The governor didn’t call a leaders’ meeting for most of the summer. Now, he appears to be hoping that the downgrade will move people off the mark. Don’t bet on it.
*** UPDATE 1 *** The two Republican legislative leaders have released a joint statement that attempts to avoid any blame…
“When the Democrats adjourned the special session on pensions two weeks ago, we stood together and said we should not leave Springfield until we pass comprehensive pension reform to address our crisis. We continue to be ready to address the problem, armed with ideas and solutions that could work. We cannot wait until after the election, or even after the Governor’s grassroots’ tour. The time for action is now. S & P’s downgrade today cited our ‘lack of action on reform measures’. This is a clear signal that we must work on a comprehensive bill that solves our pension problem—not a piecemeal approach. The blame game must end, let’s get to work.”

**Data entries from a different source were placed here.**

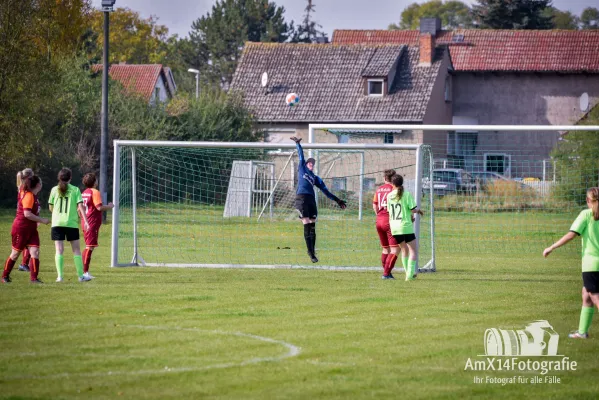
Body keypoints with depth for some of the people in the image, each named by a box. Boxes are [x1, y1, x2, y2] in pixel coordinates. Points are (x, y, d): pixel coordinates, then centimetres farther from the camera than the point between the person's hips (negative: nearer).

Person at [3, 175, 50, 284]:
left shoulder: (33, 196, 6)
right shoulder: (28, 196, -20)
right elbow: (27, 214, -25)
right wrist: (42, 220, -20)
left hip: (31, 229, 8)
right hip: (21, 229, -8)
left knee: (35, 252, -6)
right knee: (15, 253, 5)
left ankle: (34, 278, -6)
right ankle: (5, 276, 20)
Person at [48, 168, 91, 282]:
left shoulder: (55, 190, 4)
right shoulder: (75, 190, 0)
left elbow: (51, 207, 9)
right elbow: (80, 206, -7)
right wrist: (85, 221, -7)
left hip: (57, 223, 1)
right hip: (71, 223, -1)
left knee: (59, 250, 1)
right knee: (76, 250, 6)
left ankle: (60, 276, -7)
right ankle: (81, 275, 5)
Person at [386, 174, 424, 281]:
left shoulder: (389, 196, 6)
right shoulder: (407, 194, -9)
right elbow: (413, 209, -12)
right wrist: (418, 210, 13)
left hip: (394, 227, 5)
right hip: (406, 226, -5)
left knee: (404, 249, 21)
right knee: (413, 250, 1)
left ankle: (408, 273, 25)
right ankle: (410, 274, -12)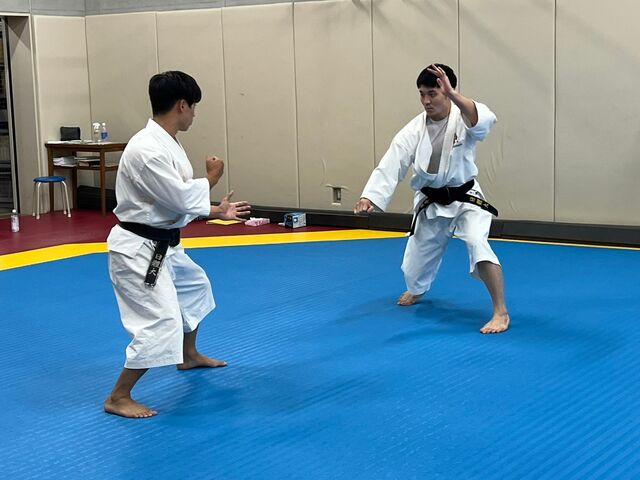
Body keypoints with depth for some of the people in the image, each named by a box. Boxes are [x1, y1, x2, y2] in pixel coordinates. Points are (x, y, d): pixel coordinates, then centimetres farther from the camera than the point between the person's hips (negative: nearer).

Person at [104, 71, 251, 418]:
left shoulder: (166, 143, 7)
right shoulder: (147, 149, -26)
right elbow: (183, 199, -27)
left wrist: (217, 212, 15)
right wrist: (211, 178, -10)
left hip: (162, 245, 11)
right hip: (138, 249, -11)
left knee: (194, 287, 30)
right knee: (161, 325, -14)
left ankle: (189, 356, 51)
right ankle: (118, 398, 0)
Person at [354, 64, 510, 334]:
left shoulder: (463, 120, -17)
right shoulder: (414, 130, -9)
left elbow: (484, 119, -42)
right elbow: (391, 166, -14)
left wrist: (453, 95, -59)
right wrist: (369, 197, -29)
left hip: (464, 199, -4)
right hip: (430, 204, 4)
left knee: (478, 245, -31)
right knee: (414, 265, 15)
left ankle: (501, 312, -20)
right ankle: (417, 289, 54)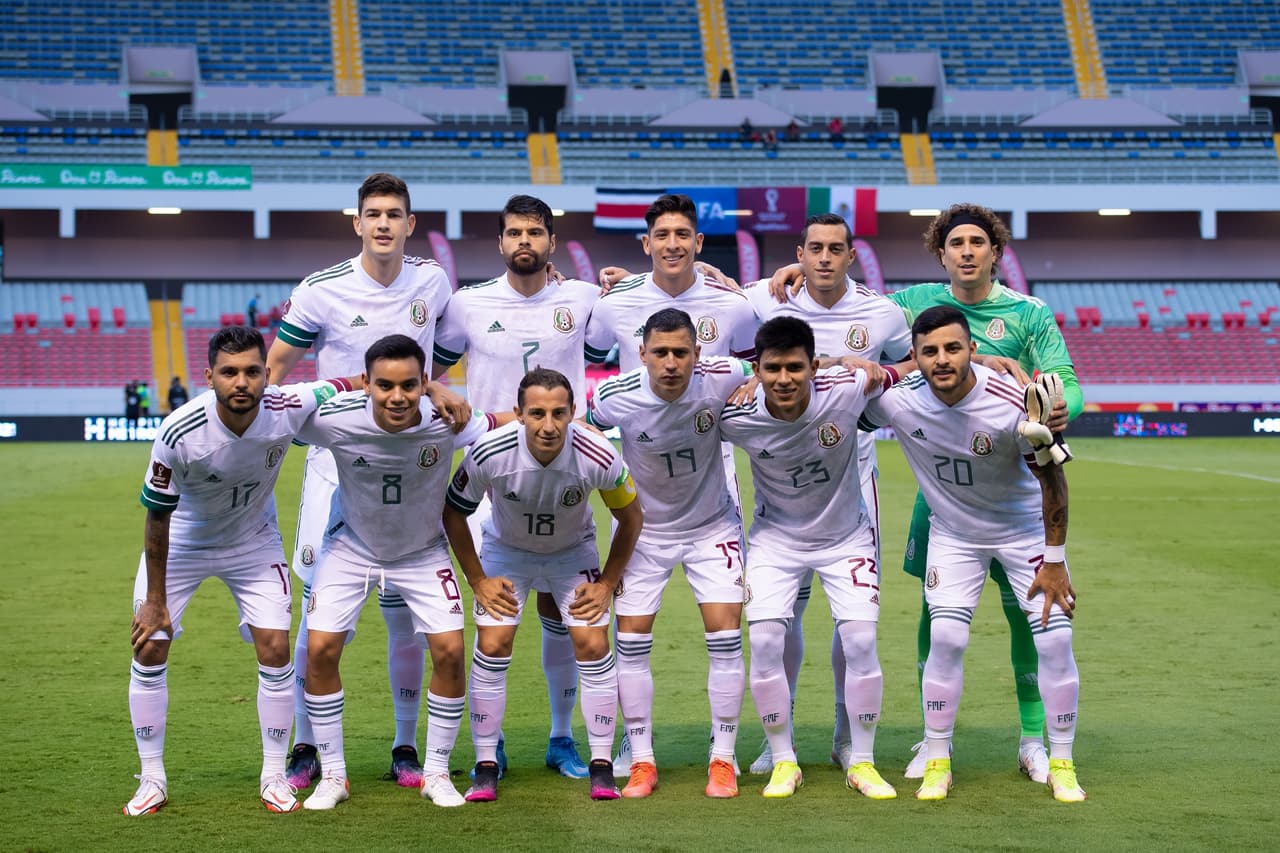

*** UPDATE 2 *** Our neighbor to the north kicks us while we’re down…
“There could not be a more stark contrast between Wisconsin and Illinois,” Walker said in a statement response to the rating. […]
“Political leaders in Illinois kicked the can down the road,” Walker said Wednesday, “raised taxes, and ignored fiscal realities. Now, they’re realizing the consequences of their actions: credit downgrades and negative outlooks.”
If taxes hadn’t been raised to Wisconsin-like levels, our fiscal problems would now be infinitely worse.
…Adding… The AP adds some context. Is Walker still upset over his recent thumping by Illinois?…
Walker has tried to use Illinois’ economic problems to lure businesses to his state. Last week, though, Illinois landed an aerospace company that Walker was courting.